Dysfunction of the immune system can result in damage of the peripheral nervous system. The immunological mechanisms, which include macrophage infiltration, inflammation and proliferation of Schwann cells, result in variable degrees of demyelination and axonal degeneration. Aetiology is diverse and, in some cases, may be precipitated by infection. Various animal models have contributed and helped to elucidate the pathophysiological mechanisms in acute and chronic inflammatory polyradiculoneuropathies (Guillain-Barre Syndrome and chronic inflammatory demyelinating polyradiculoneuropathy, respectively). The presence of specific anti-glycoconjugate antibodies indicates an underlying process of molecular mimicry and sometimes assists in the classification of these disorders, which often merely supports the clinical diagnosis. Now, the electrophysiological presence of conduction blocks is another important factor in characterizing another subgroup of treatable motor neuropathies (multifocal motor neuropathy with conduction block), which is distinct from Lewis-Sumner syndrome (multifocal acquired demyelinating sensory and motor neuropathy) in its response to treatment modalities as well as electrophysiological features. Furthermore, paraneoplastic neuropathies are also immune-mediated and are the result of an immune reaction to tumour cells that express onconeural antigens and mimic molecules expressed on the surface of neurons. The detection of specific paraneoplastic antibodies often assists the clinician in the investigation of an underlying, sometimes specific, malignancy. This review aims to discuss the immunological and pathophysiological mechanisms that are thought to be crucial in the aetiology of dysimmune neuropathies as well as their individual electrophysiological characteristics, their laboratory features and existing treatment options. Here, we aim to present a balance of discussion from these diverse angles that may be helpful in categorizing disease and establishing prognosis.

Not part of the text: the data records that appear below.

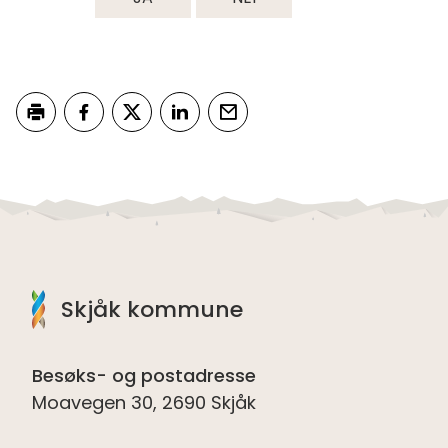
Skriv ut
Del på Facebook
Del på Twitter
Del på LinkedIn
Tips en venn
Skjåk kommune
Besøks- og postadresse
Moavegen 30, 2690 Skjåk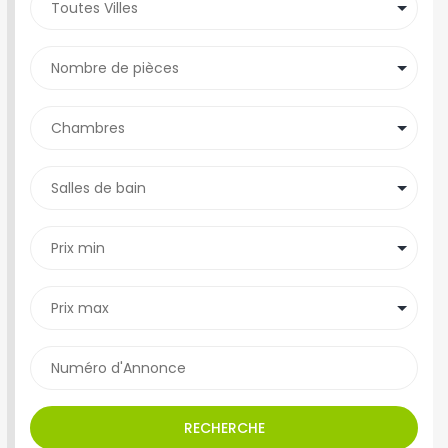
RECHERCHE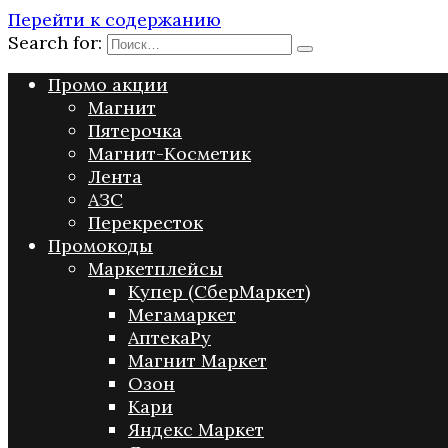
Перейти к содержанию
Search for:
Промо акции
Магнит
Пятерочка
Магнит-Косметик
Лента
АЗС
Перекресток
Промокоды
Маркетплейсы
Купер (СберМаркет)
Мегамаркет
АптекаРу
Магнит Маркет
Озон
Кари
Яндекс Маркет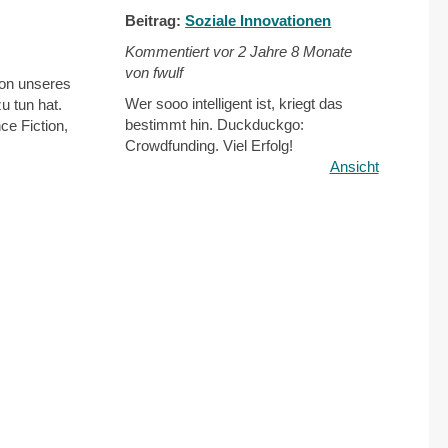
Beitrag:
Soziale Innovationen
Kommentiert vor
2 Jahre 8 Monate
von fwulf
ion unseres
Wer sooo intelligent ist, kriegt das
u tun hat.
bestimmt hin. Duckduckgo:
ce Fiction,
Crowdfunding. Viel Erfolg!
Ansicht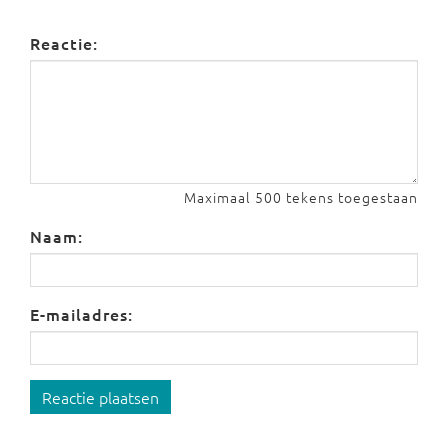
Reactie:
Maximaal 500 tekens toegestaan
Naam:
E-mailadres:
Reactie plaatsen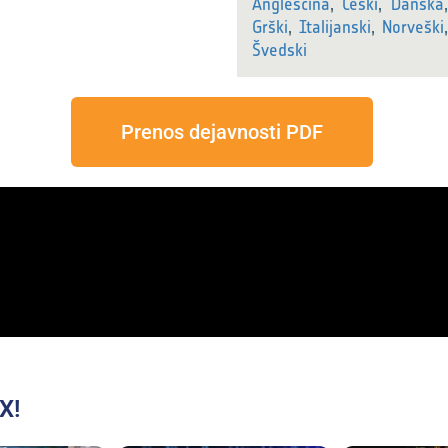
Angleščina
,
Češki
,
Danska
Grški
,
Italijanski
,
Norveški
Švedski
Prenos dejavnosti PDF
X!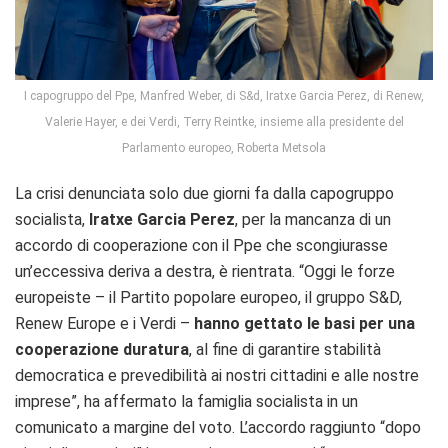
I capogruppo del Ppe, Manfred Weber, di S&d, Iratxe Garcia Perez, di Renew,
Valerie Hayer, e dei Verdi, Terry Reintke, insieme alla presidente del
Parlamento europeo, Roberta Metsola
La crisi denunciata solo due giorni fa dalla capogruppo
socialista,
Iratxe Garcia Perez
, per la mancanza di un
accordo di cooperazione con il Ppe che scongiurasse
un’eccessiva deriva a destra, è rientrata. “Oggi le forze
europeiste – il Partito popolare europeo, il gruppo S&D,
Renew Europe e i Verdi –
hanno gettato le basi per una
cooperazione duratura
, al fine di garantire stabilità
democratica e prevedibilità ai nostri cittadini e alle nostre
imprese”, ha affermato la famiglia socialista in un
comunicato a margine del voto. L’accordo raggiunto “dopo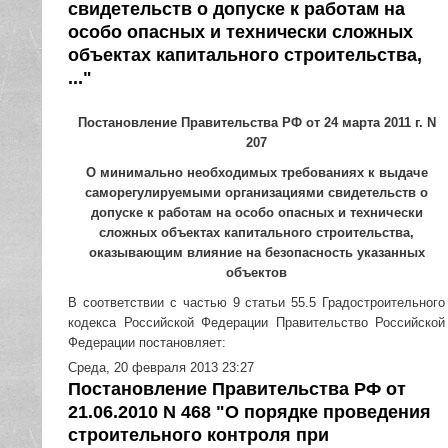
свидетельств о допуске к работам на
особо опасных и технически сложных
объектах капитального строительства,
..."
Постановление Правительства РФ от 24 марта 2011 г. N
207
О минимально необходимых требованиях к выдаче
саморегулируемыми организациями свидетельств о
допуске к работам на особо опасных и технически
сложных объектах капитального строительства,
оказывающим влияние на безопасность указанных
объектов
В соответствии с частью 9 статьи 55.5 Градостроительного
кодекса Российской Федерации Правительство Российской
Федерации постановляет:
Среда, 20 февраля 2013 23:27
Постановление Правительства РФ от
21.06.2010 N 468 "О порядке проведения
строительного контроля при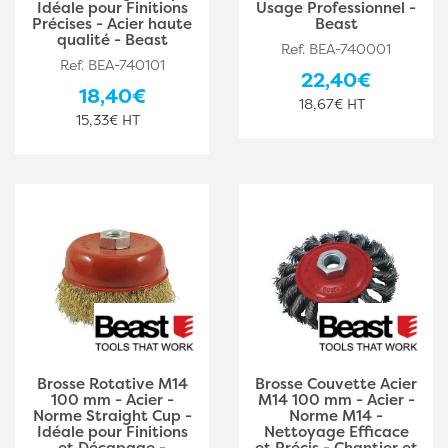
Idéale pour Finitions
Usage Professionnel -
Précises - Acier haute
Beast
qualité - Beast
Ref. BEA-740001
Ref. BEA-740101
22,40€
18,40€
18,67€ HT
15,33€ HT
Brosse Rotative M14
Brosse Couvette Acier
100 mm - Acier -
M14 100 mm - Acier -
Norme Straight Cup -
Norme M14 -
Idéale pour Finitions
Nettoyage Efficace
et Décapage -
et Précis - Chantier et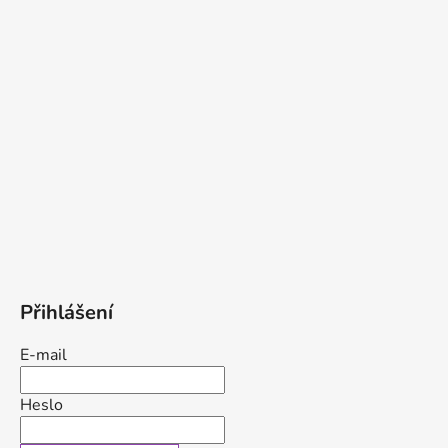
Přihlášení
E-mail
Heslo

Keywords: autoantibodies; demyelination; immunity; inflammation; neuropathy.

Figure 1

(A) A typical motor nerve is shown here. The nerve axon is covered by Schwann cells, which form the myelin sheath. This myelin sheath is discontinuous and contains gaps called as the node of Ranvier. The action potential travels from node to node. (B) In AIDP, the myelin sheath is affected; in AMAN and AMSAN, the axon is affected, while in MFS, the neuromuscular junction area is affected. Abbreviations: APC: antigen-presenting cell; MFS: Miller–Fisher syndrome.

Figure 2

Immunopathological mechanisms involved in Guillain–Barre syndrome. A schematic diagram shows the various immunopathological mechanisms observed in Guillain–Barre syndrome. Preceding infection is usually observed, and this can involve various bacterial, viral and fungal pathogens. The subsequent activation of plasma cells and the molecular mimicry involving gangliosides, leading to destruction of myelin and axons, are shown. Proinflammatory cytokines too play a role in disease pathogenesis. The complement system is activated and is significantly involved in disease pathogenesis. Abbreviations: HIV: Human immunodeficiency virus; VZ: Varicella Zoster virus; MAC: Membrane attack complex.